Getting to know: Ensemble classes at YMC

Ahead of the YMC ensembles concert this weekend, YMC cello tutor and chamber music coach, Sheena McKenzie, answers some frequently asked questions about YMC’s ensemble classes.

What does playing in an ensemble involve?

Ensemble playing involves listening attentively, to the pulse, to what the other members of the group have melodically, rhythmically and dynamically.  Every player is part of a team and responds to the musical ebb and flow.

Is there a conductor?  How is playing in an ensemble different from playing in an orchestra?

In a small ensemble, there is no conductor.  There is one person to each part.  This means that your individual sound will come across in a way that it won’t in an orchestra.  If you play in an orchestra and have been relying on your desk partner to count your bars rest, you won’t be able to do so in an ensemble! ”  

Why is it important to be in an orchestra or ensemble?

Playing music is all about teamwork – working together to create a finished product, which is as close to what we hope the composer wanted.  When we play together, it trains our listening skills as we hear how the different harmonies and rhythms come together.  It makes us better musicians.

What kind of pieces do you play in an ensemble?  Do pupils pick the pieces?
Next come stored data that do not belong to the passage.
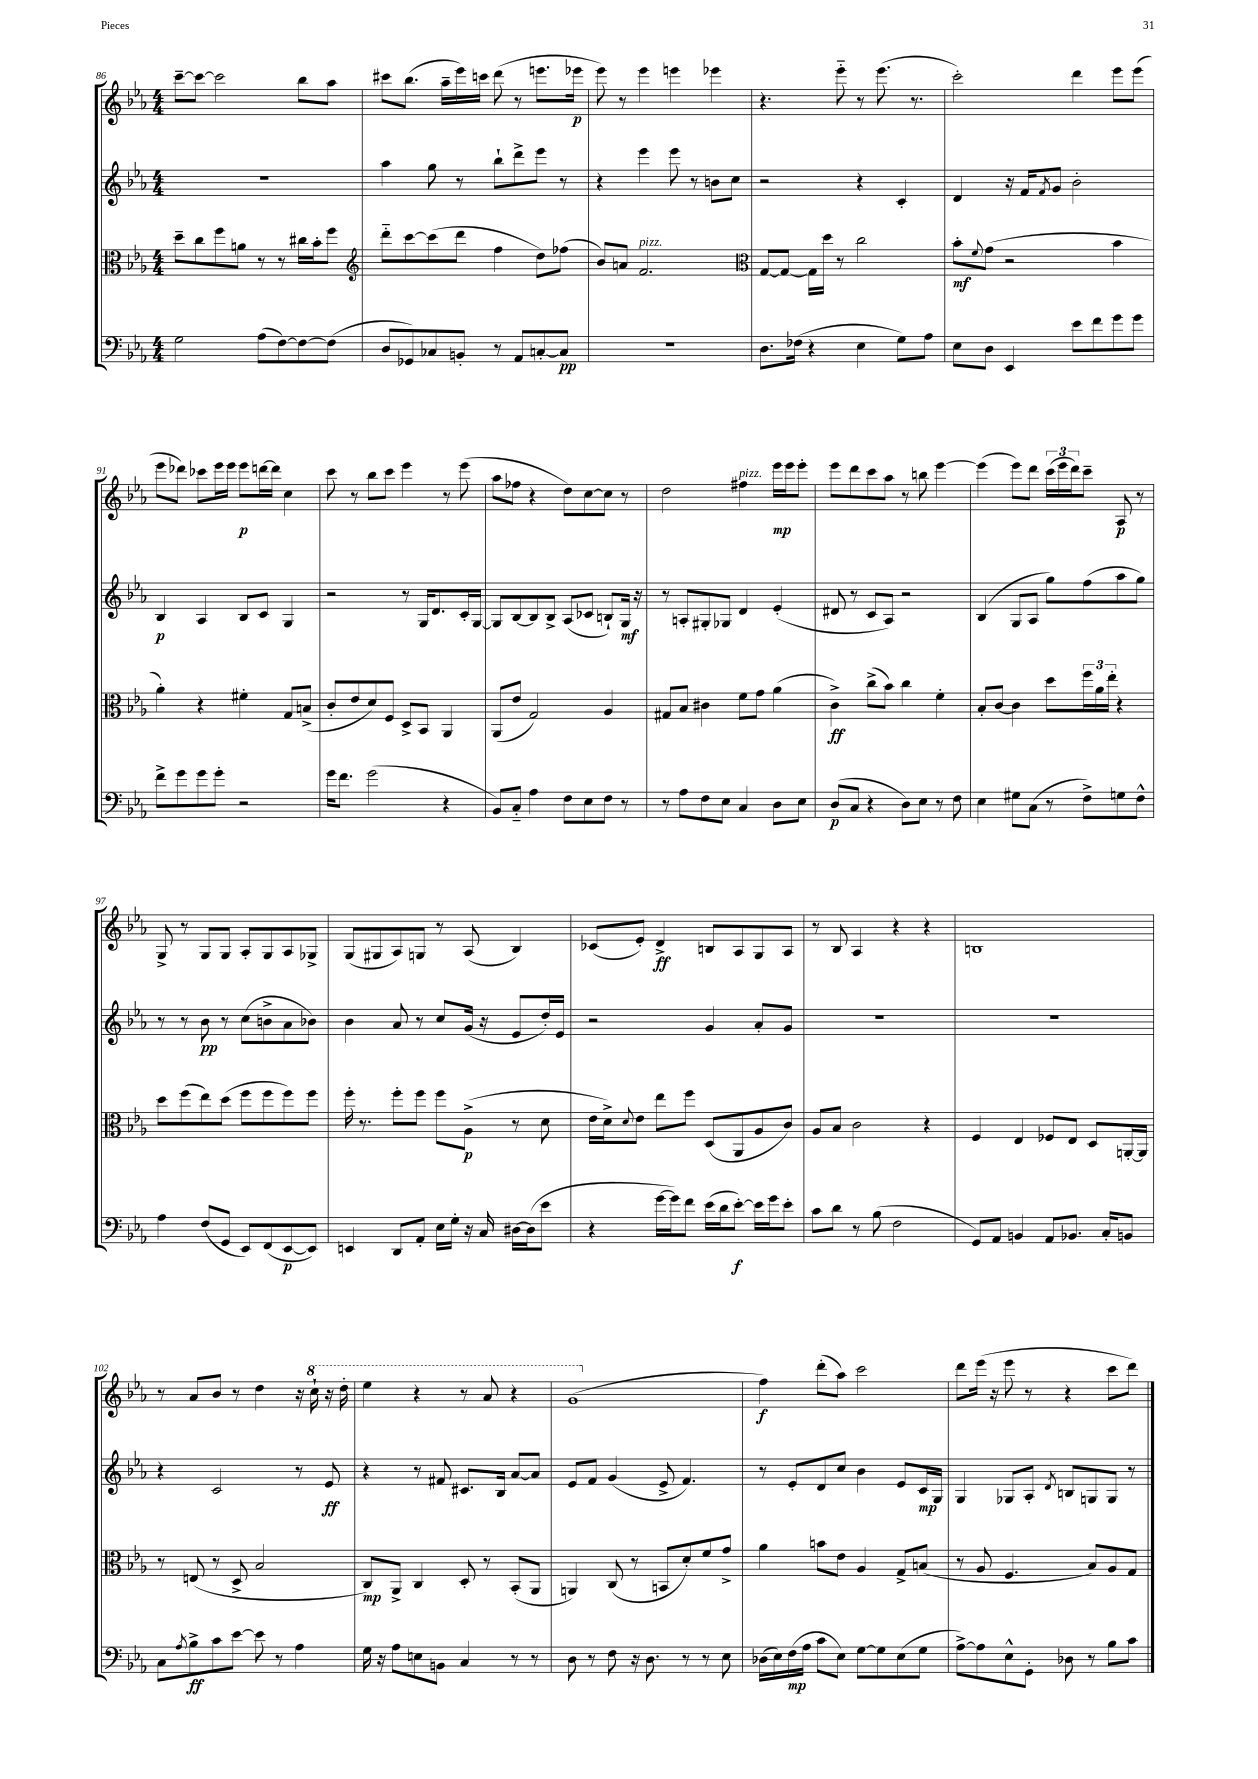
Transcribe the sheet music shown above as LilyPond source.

<<
\new StaffGroup <<
\new Staff = "s0" {
    \clef treble \key ees \major \numericTimeSignature \time 4/4
    c'''8~-- c'''8~ c'''2 bes''8 aes''8 |
    cis'''8 bes''8.( aes''16-- ees'''16) c'''16 d'''8( r8 e'''8. ees'''16\p |
    ees'''8) r8 ees'''4 e'''4 ees'''4 |
    r4. ees'''8-_ r8 ees'''8.( r8. |
    c'''2-.) d'''4 ees'''8 ees'''8( |
    ees'''8 des'''8) ces'''8 ees'''16 ees'''16 ees'''8\p d'''16~ d'''16 c''4 |
    c'''8 r8 bes''8 c'''8 ees'''4 r8 ees'''8( |
    aes''8 fes''8 r4 d''8) c''8~ c''8 r8 |
    d''2 fis''4^\markup { \italic "pizz." } ees'''16\mp ees'''16 ees'''8-. |
    ees'''8 d'''8 c'''8 aes''8 r8 b''8 ees'''4~ |
    ees'''4( ees'''8) d'''8 \tuplet 3/2 { c'''16( ees'''16 d'''16) } c'''8-- aes8\p r8 |
    g8-> r8 g8 g8 aes8-. g8 aes8 ges8-> |
    g8( gis8 aes8) g8 r8 aes8( bes4) |
    ces'8( ees'8-.) d'4->\ff b8 aes8 g8 aes8 |
    r8 bes8 aes4 r4 r4 |
    b1 |
    r8 aes'8 bes'8 r8 d''4 r16 \ottava #1 c'''16-! r16 d'''16-. |
    ees'''4 r4 r8 aes''8 r4 |
    g''1( \ottava #0 |
    f''4\f) d'''8-.( aes''8) c'''2 |
    d'''8 ees'''16( r16 ees'''8 r8 r4 c'''8 d'''8) \bar "|." |
}
\new Staff = "s1" {
    \clef treble \key ees \major \numericTimeSignature \time 4/4
    r1 |
    aes''4 g''8 r8 bes''8-! d'''8-> ees'''8 r8 |
    r4 ees'''4 ees'''8 r8 b'8 c''8 |
    r2 r4 c'4-. |
    d'4 r16 f'16 \acciaccatura { f'8 } g'8 bes'2-. |
    bes4\p aes4 bes8 c'8 g4 |
    r2 r8 g16 d'8. c'16-. g16~ |
    g8 bes8~ bes8 bes8-> aes8( ces'8 b8-!) g16\mf r16 |
    r8 a8-. gis8-. ges8 d'4 ees'4-.( |
    dis'8 r8 c'8 aes8) r2 |
    bes4( g8 aes8 g''8) f''8( aes''8 g''8) |
    r8 r8 bes'8\pp r8 c''8( b'8-> aes'8 bes'8) |
    bes'4 aes'8 r8 c''8 g'16( r16 ees'8 d''16-.) ees'16 |
    r2 g'4 aes'8-. g'8 |
    R1 |
    R1 |
    r4 c'2 r8 ees'8\ff |
    r4 r8 fis'8 cis'8. bes16 aes'8~ aes'8 |
    ees'8 f'8 g'4( ees'8-> f'4.) |
    r8 ees'8-. d'8 c''8 bes'4 ees'8 c'16\mp g16 |
    g4 ges8 aes8-. \acciaccatura { d'8 } b8 g8 g8 r8 \bar "|." |
}
\new Staff = "s2" {
    \clef alto \key ees \major \numericTimeSignature \time 4/4
    d''8-- c''8 f''8 a'8 r8 r8 cis''16 bes'16-. f''8 |
    \clef treble d'''8-_ c'''8~ c'''8( d'''8 f''4 d''8) fes''8( |
    bes'8) a'8 f'2.^\markup { \italic "pizz." } |
    \clef alto g8~ g8~ g16 d''16 r8 c''2 |
    bes'8-.\mf \appoggiatura { f'8 } g'8( r2 bes'4 |
    aes'4-.) r4 fis'4-. g8 b8->( |
    c'8-. ees'8 d'8) f8 d8-> bes,8 aes,4 |
    aes,8( ees'8 g2) aes4 |
    gis8 bes8 cis'4 f'8 g'8 aes'4( |
    c'4->\ff) c''8->( bes'8) c''4 f'4-. |
    bes8-. c'8~ c'4 d''8 \tuplet 3/2 { f''16 aes'16 ees''16-. } r4 |
    d''8 f''8( ees''8) d''8( f''8 f''8 f''8) f''8 |
    f''16-. r8. f''8-. f''8 f''8 aes8->\p( r8 d'8 |
    ees'16 d'16->) \appoggiatura { d'8 } ees'8 ees''8 f''8 d8( aes,8 aes8 c'8) |
    aes8 bes8 c'2 r4 |
    f4 ees4 fes8 ees8 d8 a,16~-. a,16 |
    r8 e8( r8 d8-> bes2 |
    c8\mp) aes,8-> c4 d8-. r8 bes,8-.( aes,8 |
    a,4) c8( r8 b,8 d'8-.) f'8 g'8-> |
    aes'4 b'8 ees'8 aes4 g8-> b8( |
    r8 aes8 f4. bes8) aes8 g8 \bar "|." |
}
\new Staff = "s3" {
    \clef bass \key ees \major \numericTimeSignature \time 4/4
    g2 aes8( f8~) f8~ f8( |
    d8 ges,8) ces8 b,8-. r8 aes,8 c8~-. c8\pp |
    R1 |
    d8. fes16( r4 ees4 g8) aes8 |
    ees8 d8 ees,4 ees'8 f'8 g'8 g'8 |
    f'8-> g'8 g'8 g'8-. r2 |
    g'16 f'8. g'2( r4 |
    bes,8) c8-_ aes4 f8 ees8 f8 r8 |
    r8 aes8 f8 ees8 c4 d8 ees8 |
    d8\p( c8 r4 d8) ees8 r8 f8 |
    ees4 gis8 c8( r8 f8->) g8 f8-^ |
    aes4 f8( g,8 ees,8) f,8( ees,8~\p ees,8) |
    e,4 d,8 aes,8-. ees16 g16-. r16 c16 dis16~ dis16( ees'8 |
    r4 g'16~ g'16) f'8 ees'16( d'16 ees'8~-.\f) ees'16 g'16 ees'8-. |
    c'8 d'8 r8 bes8( f2 |
    g,8) aes,8 b,4 aes,8 bes,8. c16-. b,8 |
    c8 \acciaccatura { aes8 } bes8->\ff c'8 ees'8~ ees'8 r8 aes4 |
    g16 r16 aes8 e8 b,8 c4 r8 r8 |
    d8 r8 f8 r16 d8. r8 r8 ees8 |
    des16( ees16) f16\mp( aes16 c'8 ees8) g8~ g8 ees8( g8 |
    aes8~->) aes8 ees8-^ g,8-. des8 r8 bes8 c'8 \bar "|." |
}
>>
>>
\layout { \context { \Score currentBarNumber = #86 } }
We mostly play classical pieces with some occasional lighter popular music.  Teachers pick the pieces as they are able to gauge what would suit each player’s ability.

Are there concerts or opportunities for ensembles to perform?

Yes.  Every year, our ensembles perform in a Spring concert.  They also have a chance to take part in the North London Festival, competing against other schools and music schools.